The American and UK navies both have manpower shortages. When the aircraft Carrier Gerald Ford left the region, it was already vastly undermanned:

In the face of a massive shortage of Navy sailors, America’s newest aircraft carrier, the USS Gerald R. Ford (CVN-78), has downsized, cutting the crew aboard by hundreds of sailors.

The cuts appear to be deep and dramatic. Over the past six months to a year, some 500 to 600 sailors have left the USS Ford and not been replaced. In fact, the USS Ford has shed so many crew members that the ship’s company (core crew members that operate the vessel) is now below the Ford-class Carrier Program’s original Acquisition Program Baseline objective of 2,391 billets—a goal set back in 2004 that many observers considered unrealistic.

On top of this, ships can only store so many missiles. Every missile salvo reduces the amount of time before they have to return to base. America and Britain have been sending vast numbers of missiles to Israel and Ukraine and western manufacturing capacity is vastly below what is needed to refill stocks.

Meanwhile the Yemenis live in a mountainous country and their missiles are all mobile. It is impossible to take them out just with naval power: boots on the ground are necessary: a full invasion and occupation, in fact and that just isn’t happening: the US might be able to do it by going all out, but it would have nothing left for anywhere else.

So fundamentally, the US can’t invade and it can’t stop the Yemenis from shooting missiles. It might be able to bomb a lot, but that won’t stop the Yemenis: the endured one of the longest and most brutal bombing campaigns of the last hundred years just recently.
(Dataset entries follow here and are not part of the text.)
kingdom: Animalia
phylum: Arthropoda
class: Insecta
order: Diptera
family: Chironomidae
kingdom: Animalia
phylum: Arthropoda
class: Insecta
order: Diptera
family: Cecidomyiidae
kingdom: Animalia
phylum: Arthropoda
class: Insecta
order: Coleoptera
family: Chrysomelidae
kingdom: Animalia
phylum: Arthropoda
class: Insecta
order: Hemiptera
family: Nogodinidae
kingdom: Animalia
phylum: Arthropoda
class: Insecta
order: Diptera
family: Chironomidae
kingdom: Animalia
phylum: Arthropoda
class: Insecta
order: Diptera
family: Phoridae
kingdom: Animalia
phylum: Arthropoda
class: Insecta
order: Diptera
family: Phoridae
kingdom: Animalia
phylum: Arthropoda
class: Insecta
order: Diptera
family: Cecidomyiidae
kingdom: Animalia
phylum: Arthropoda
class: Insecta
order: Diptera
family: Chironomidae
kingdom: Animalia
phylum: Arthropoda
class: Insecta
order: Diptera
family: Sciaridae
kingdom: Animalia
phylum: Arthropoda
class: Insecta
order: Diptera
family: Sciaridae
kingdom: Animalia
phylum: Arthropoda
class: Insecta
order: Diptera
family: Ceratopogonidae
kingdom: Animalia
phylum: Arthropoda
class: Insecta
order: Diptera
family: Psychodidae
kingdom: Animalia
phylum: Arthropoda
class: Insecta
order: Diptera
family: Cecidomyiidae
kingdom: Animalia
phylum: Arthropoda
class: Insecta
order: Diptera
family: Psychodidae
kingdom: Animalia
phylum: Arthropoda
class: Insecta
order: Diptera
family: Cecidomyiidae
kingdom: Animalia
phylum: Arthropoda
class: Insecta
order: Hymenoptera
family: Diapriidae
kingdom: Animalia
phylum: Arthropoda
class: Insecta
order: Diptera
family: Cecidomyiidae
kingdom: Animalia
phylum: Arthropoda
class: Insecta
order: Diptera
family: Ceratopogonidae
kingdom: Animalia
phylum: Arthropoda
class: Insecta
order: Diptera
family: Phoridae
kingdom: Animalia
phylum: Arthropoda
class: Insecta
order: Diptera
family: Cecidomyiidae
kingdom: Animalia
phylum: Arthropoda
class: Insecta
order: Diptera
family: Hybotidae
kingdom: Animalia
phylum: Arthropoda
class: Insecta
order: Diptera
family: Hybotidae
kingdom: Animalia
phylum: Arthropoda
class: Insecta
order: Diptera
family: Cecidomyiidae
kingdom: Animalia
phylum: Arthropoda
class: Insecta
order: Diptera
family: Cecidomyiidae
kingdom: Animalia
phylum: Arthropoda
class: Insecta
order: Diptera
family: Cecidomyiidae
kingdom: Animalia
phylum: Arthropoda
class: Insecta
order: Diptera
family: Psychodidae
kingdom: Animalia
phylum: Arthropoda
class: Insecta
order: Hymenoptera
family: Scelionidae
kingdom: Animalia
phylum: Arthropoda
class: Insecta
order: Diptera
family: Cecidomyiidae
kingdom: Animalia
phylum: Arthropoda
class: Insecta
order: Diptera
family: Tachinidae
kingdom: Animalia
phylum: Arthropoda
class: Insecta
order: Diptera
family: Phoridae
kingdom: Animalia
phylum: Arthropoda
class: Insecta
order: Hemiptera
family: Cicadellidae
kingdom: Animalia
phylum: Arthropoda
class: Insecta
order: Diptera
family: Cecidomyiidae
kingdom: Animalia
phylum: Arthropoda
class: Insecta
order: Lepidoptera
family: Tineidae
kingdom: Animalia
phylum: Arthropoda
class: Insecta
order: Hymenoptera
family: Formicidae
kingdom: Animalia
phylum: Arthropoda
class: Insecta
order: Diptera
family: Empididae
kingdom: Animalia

The US — the West, doesn’t have deterrence. We can’t do anything to the Ansar Allah which will make them back down and we don’t have the ability stop them by main force.

Trying to stop them by main force has made the situation worse: now even more vessels can’t enter the Red Sea—commercial cargo lines are not going to chance being shot up.

America is a naval empire. It, like the old British empire, rests on being able to keep the shipping lines open and on using naval power (and air power) to hurt nations while those nations can’t fight back. In the 19th century the Brits would park ironclads off the coast and just pound cities, and there was nothing those cities could do in return.

This is, then, one of the key moments in the end of Western hegemony. The point at which we no longer have deterrence; at which we can no longer “big foot” other nations.

The end of Western dominance is close, very close. I can taste it, like a hint of salt on a sea breeze. The Chinese are only behind in a few technological areas. Once other nations can get everything they need from China/Russia and other lesser nations they will be free to throw off the Western order, because the new and improved missiles make “stand off and bomb” far less effective than it used to be.

They don’t have to be scared of us, and soon they won’t need us.